Chris Faulkner, CEO of CI Host, which filed the lawsuit in August, claimed that AOL is in settlement talks with his firm.
CI Host, a Dallas company that hosts Web sites and sends e-mail on behalf of its 200,000 customers said that on Aug. 12, AOL blocked the IP addresses of its servers.
“We host 15 million e-mail accounts,” said Faulkner. “Many of them use AOL dial up, and none of them could contact companies that use AOL.”
AOL did not return a call for comment by press time. Nicholas Graham, AOL spokesman, has said in other reports that the allegations made in the lawsuit are without merit.
“The [blockage] came out of the blue — we got no faxes, no warning, no phone calls, and they will not say why they did this,” Faulkner said.
Faulker alleged: “When our customers would e-mail through AOL, the e-mails would bounce back and the message would say, ‘this e-mail is coming from a spammer. AOL has determined that the e-mail server you are sending this e-mail from is blacklisted for sending excessive spam.'”

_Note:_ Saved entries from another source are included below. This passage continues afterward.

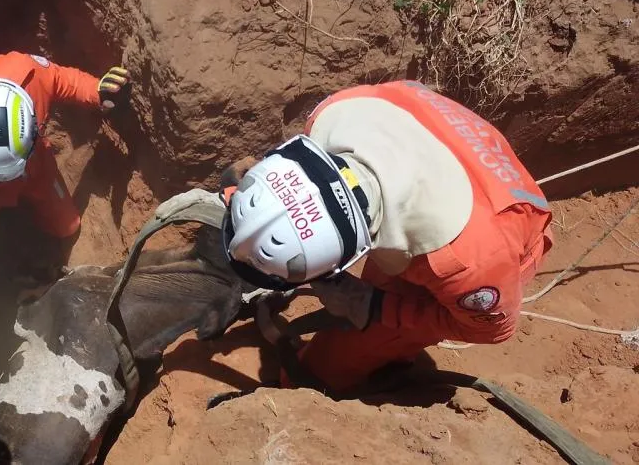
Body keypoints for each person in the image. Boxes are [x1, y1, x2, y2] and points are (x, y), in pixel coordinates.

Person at [219, 80, 553, 394]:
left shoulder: (467, 265)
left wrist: (374, 305)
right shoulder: (335, 113)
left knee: (320, 371)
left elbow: (490, 329)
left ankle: (377, 370)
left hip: (503, 232)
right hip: (442, 147)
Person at [0, 51, 130, 327]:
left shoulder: (27, 73)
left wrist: (95, 90)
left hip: (34, 172)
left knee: (68, 225)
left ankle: (40, 241)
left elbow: (60, 78)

Faulkner filed the lawsuit in the state court in the District Court of Tarrant County, Texas on Aug. 18 claiming unfair competition, violations of the trademark law, interference with contractual rights and unfair methods of competition. Damages requested are in excess of $15 million, but Faulkner said he is still evaluating the damage to his clients.
CI Host also filed a temporary restraining order asking that the blocks be opened. A state judge granted the restraining order on Aug. 21.

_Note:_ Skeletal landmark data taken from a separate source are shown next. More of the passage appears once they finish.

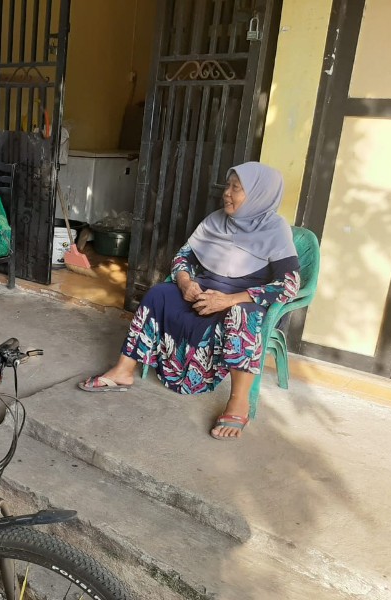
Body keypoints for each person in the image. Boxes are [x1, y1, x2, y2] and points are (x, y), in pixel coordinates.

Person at [79, 162, 301, 441]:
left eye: (236, 188)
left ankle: (238, 401)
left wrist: (229, 300)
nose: (227, 193)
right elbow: (183, 258)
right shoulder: (215, 220)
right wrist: (185, 283)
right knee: (159, 293)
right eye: (228, 186)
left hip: (243, 299)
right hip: (203, 290)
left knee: (243, 316)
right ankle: (123, 370)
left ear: (259, 194)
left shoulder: (275, 229)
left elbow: (289, 284)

But Faulkner claimed that AOL refused to comply for 10 days.
“On day 11, they unblocked the IP addresses of our servers, but the next day, they blocked our servers again,” Faulkner said. “And then their general counsel called and said that an automated system was blocking this and they couldn’t do anything about it,” Faulkner said.
CI Host filed a motion for contempt on Sept. 1 because AOL failed to unblock the IPs in a timely manner, Faulkner said.

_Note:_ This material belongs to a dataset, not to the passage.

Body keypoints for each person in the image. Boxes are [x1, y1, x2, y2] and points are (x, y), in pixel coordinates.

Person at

Finally, he said, the IPs were unblocked.
The case has since been moved to federal court.
Faulkner said he does not plan to settle with AOL. “I am not afraid,” he said. “They are a giant and they have a lot of money, but I am big and have a lot of money, too. We had 200,000 customers screaming at us and we have to take care of them. If I take this lying down, I’m going to lose those customers in an industry that has 15,000 Web server companies competing against us.”